* _Problem to solve_
List, from the lines below, each one with "down" in it.

* _Task material_
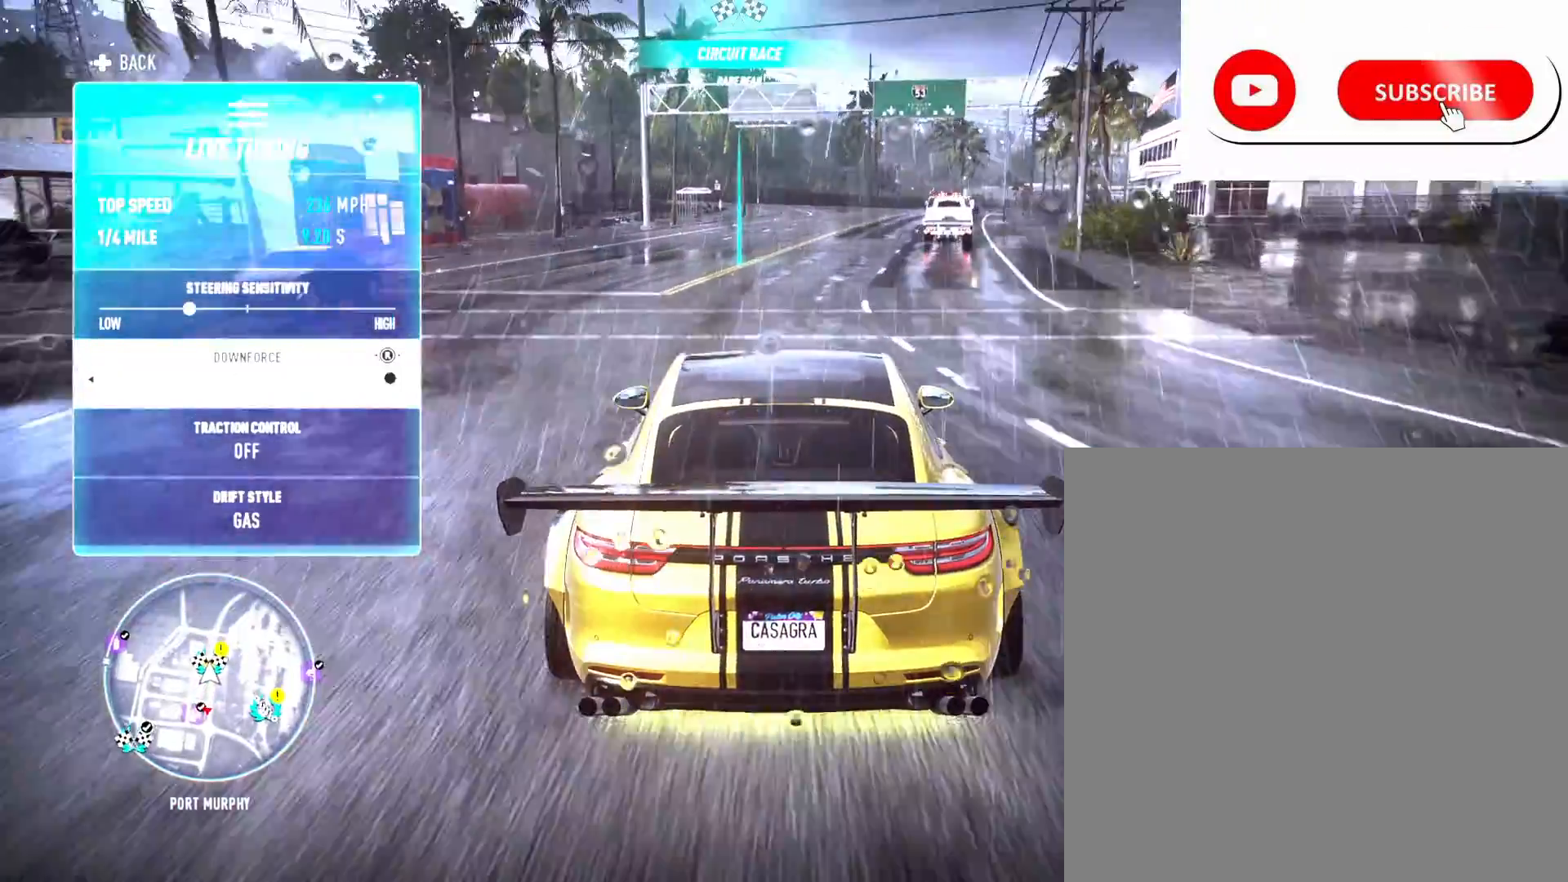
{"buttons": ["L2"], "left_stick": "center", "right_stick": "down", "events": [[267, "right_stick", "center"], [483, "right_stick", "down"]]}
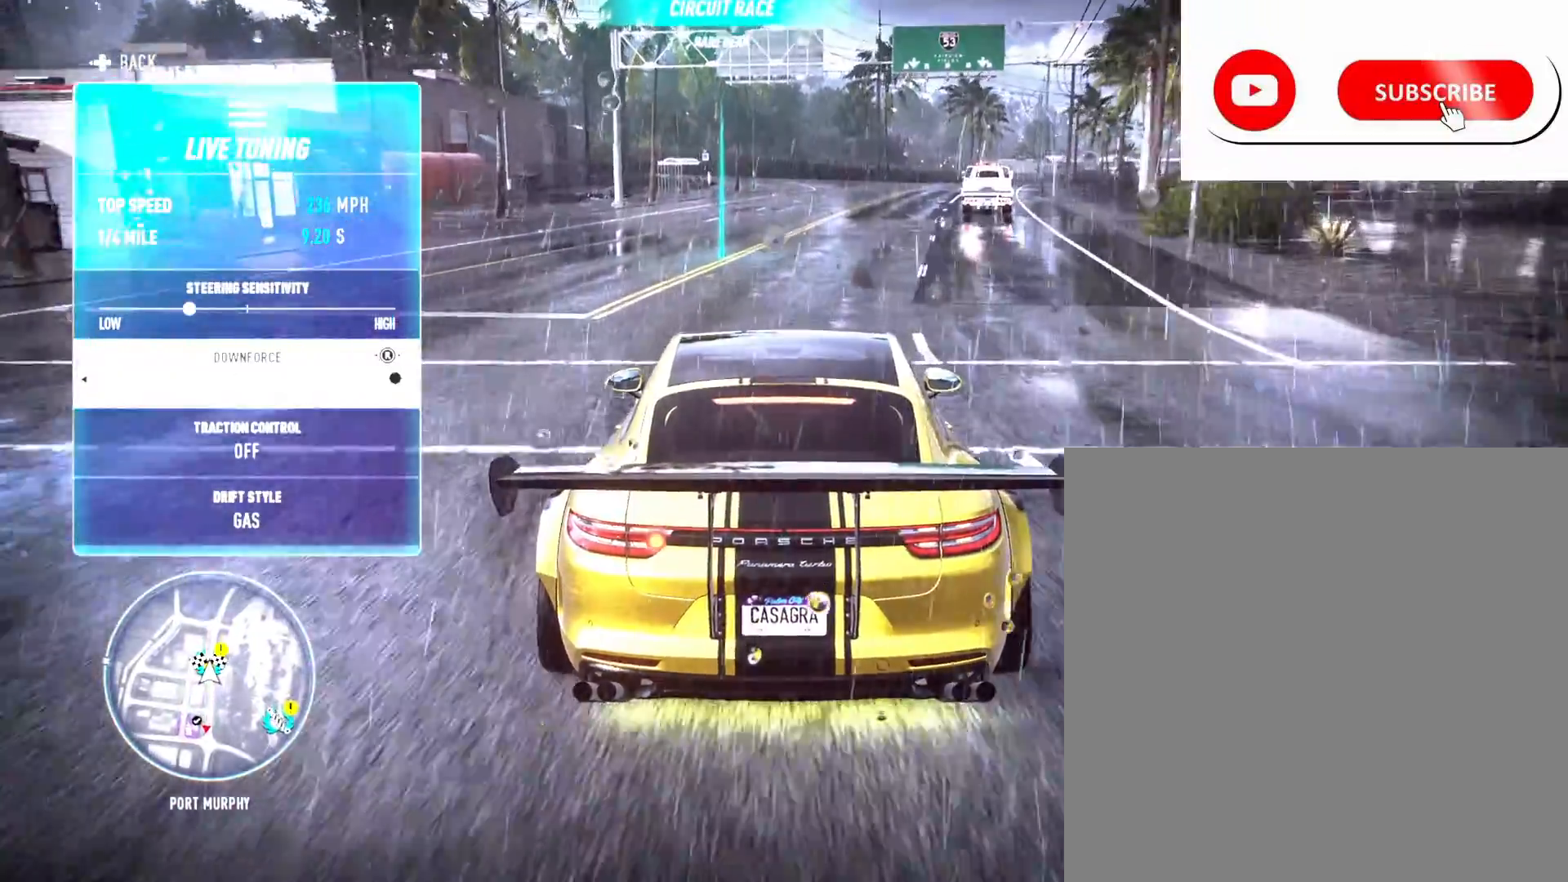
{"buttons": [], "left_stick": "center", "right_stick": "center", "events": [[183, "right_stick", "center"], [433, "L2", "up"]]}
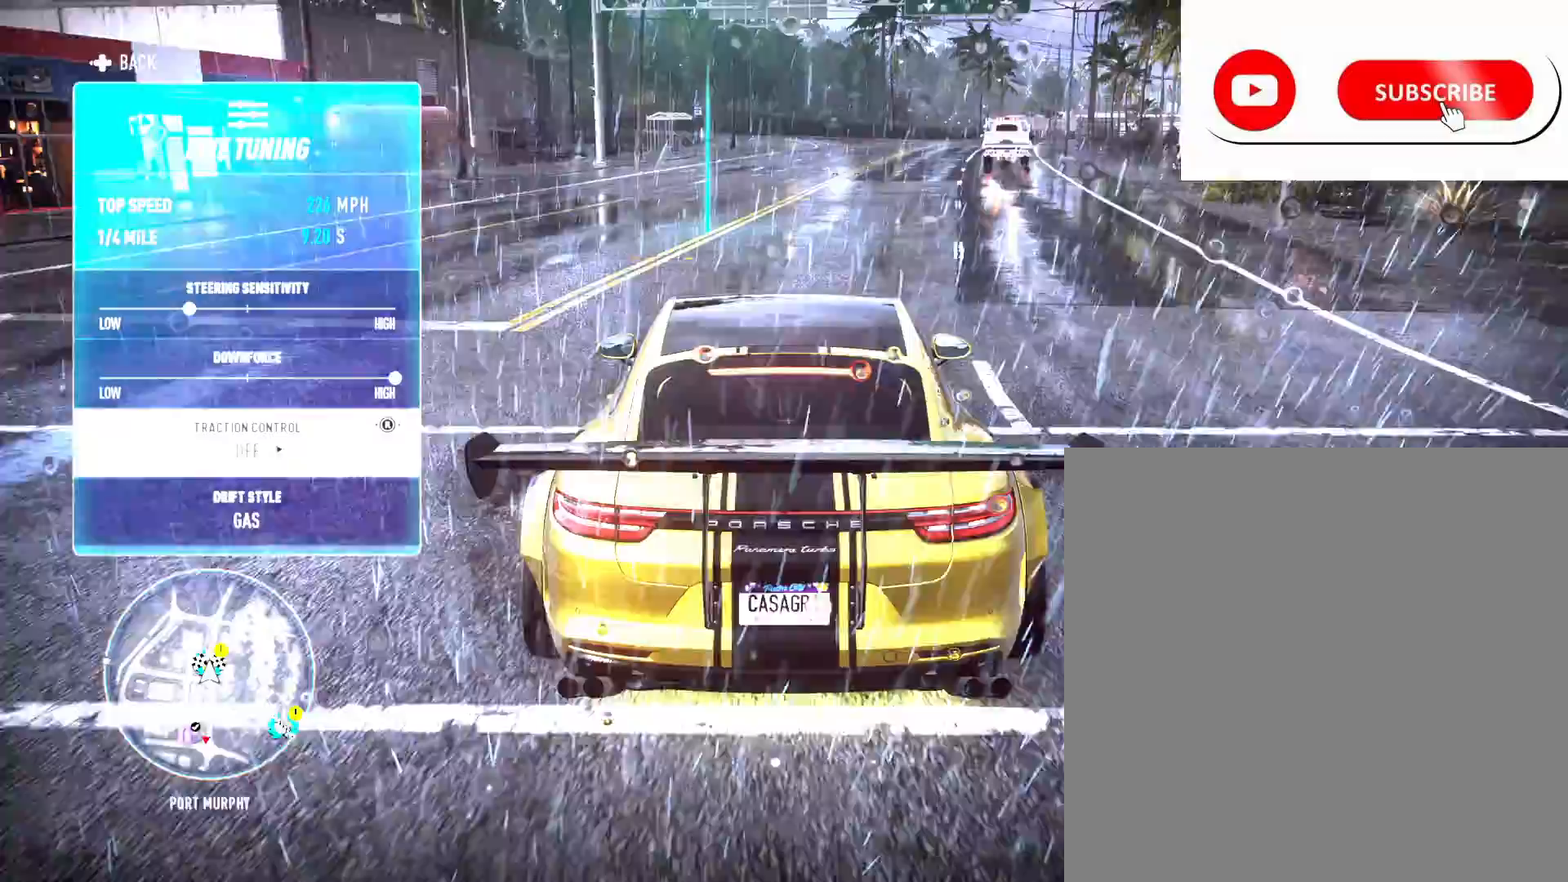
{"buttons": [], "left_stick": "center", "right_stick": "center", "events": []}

* * *

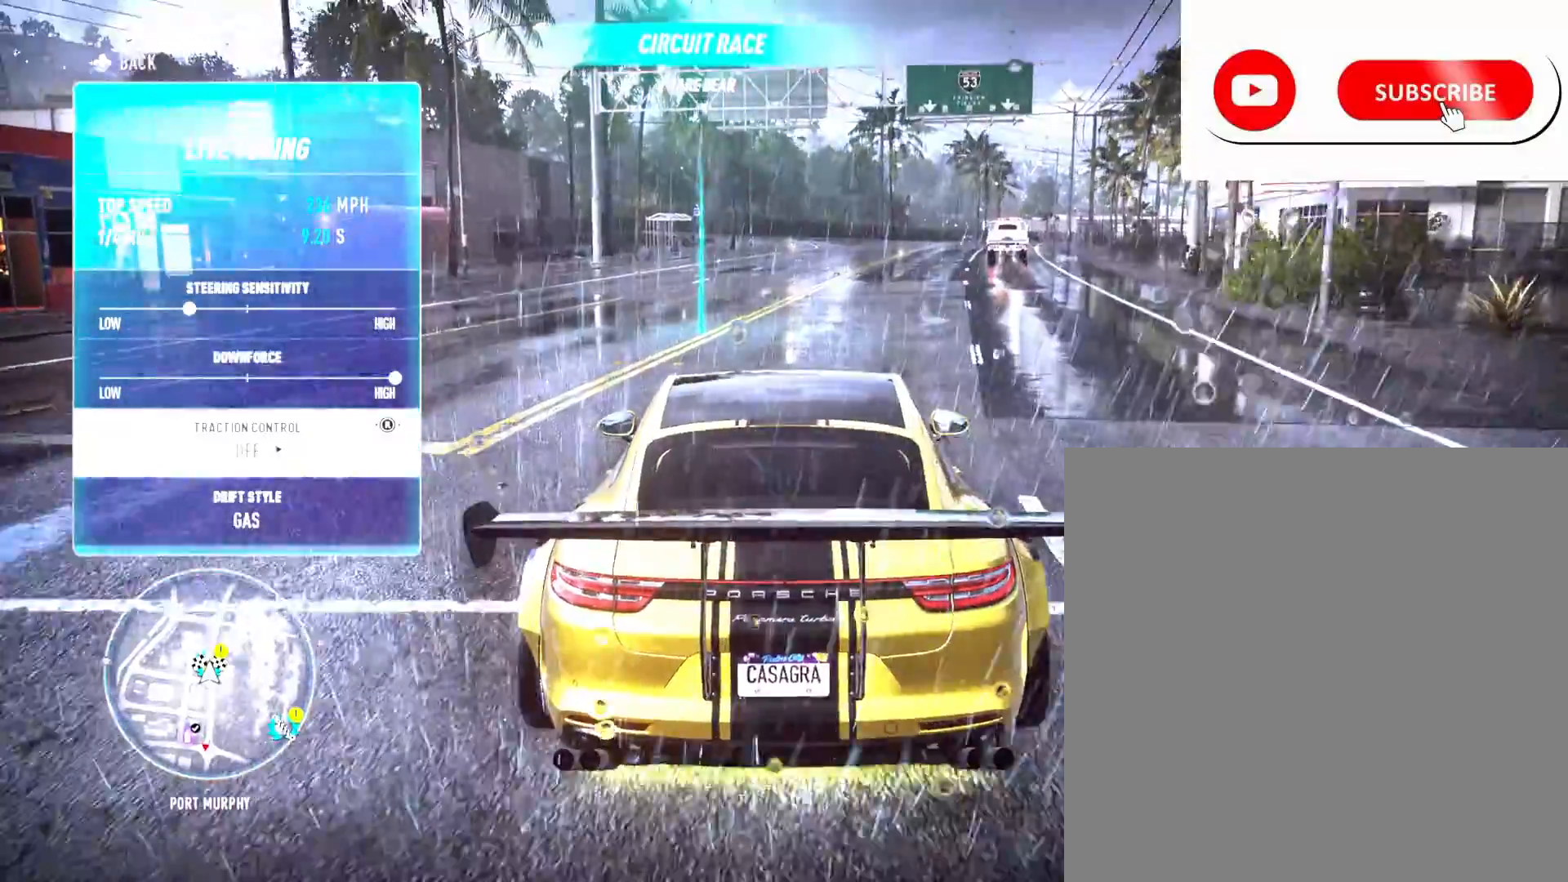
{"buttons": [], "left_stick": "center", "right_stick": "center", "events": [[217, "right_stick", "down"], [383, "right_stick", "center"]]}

--

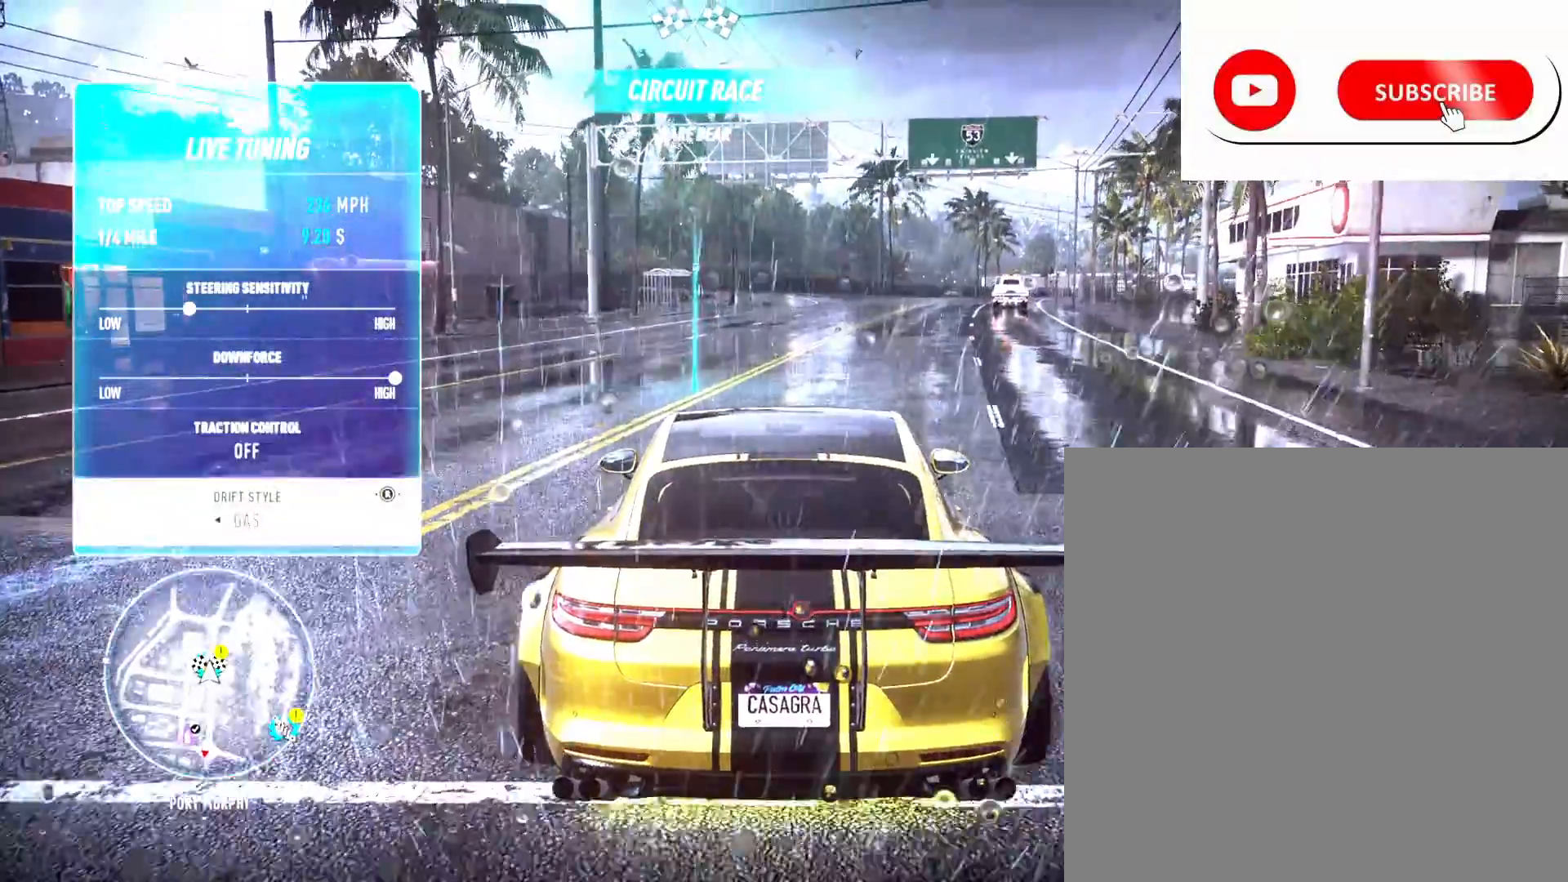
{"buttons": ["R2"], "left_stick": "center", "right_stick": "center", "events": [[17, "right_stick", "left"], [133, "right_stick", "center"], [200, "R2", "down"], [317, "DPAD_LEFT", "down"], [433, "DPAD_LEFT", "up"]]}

* _Task output_
{"buttons": ["L2"], "left_stick": "center", "right_stick": "down", "events": [[267, "right_stick", "center"], [483, "right_stick", "down"]]}
{"buttons": [], "left_stick": "center", "right_stick": "center", "events": [[217, "right_stick", "down"], [383, "right_stick", "center"]]}
{"buttons": ["R2"], "left_stick": "center", "right_stick": "center", "events": [[17, "right_stick", "left"], [133, "right_stick", "center"], [200, "R2", "down"], [317, "DPAD_LEFT", "down"], [433, "DPAD_LEFT", "up"]]}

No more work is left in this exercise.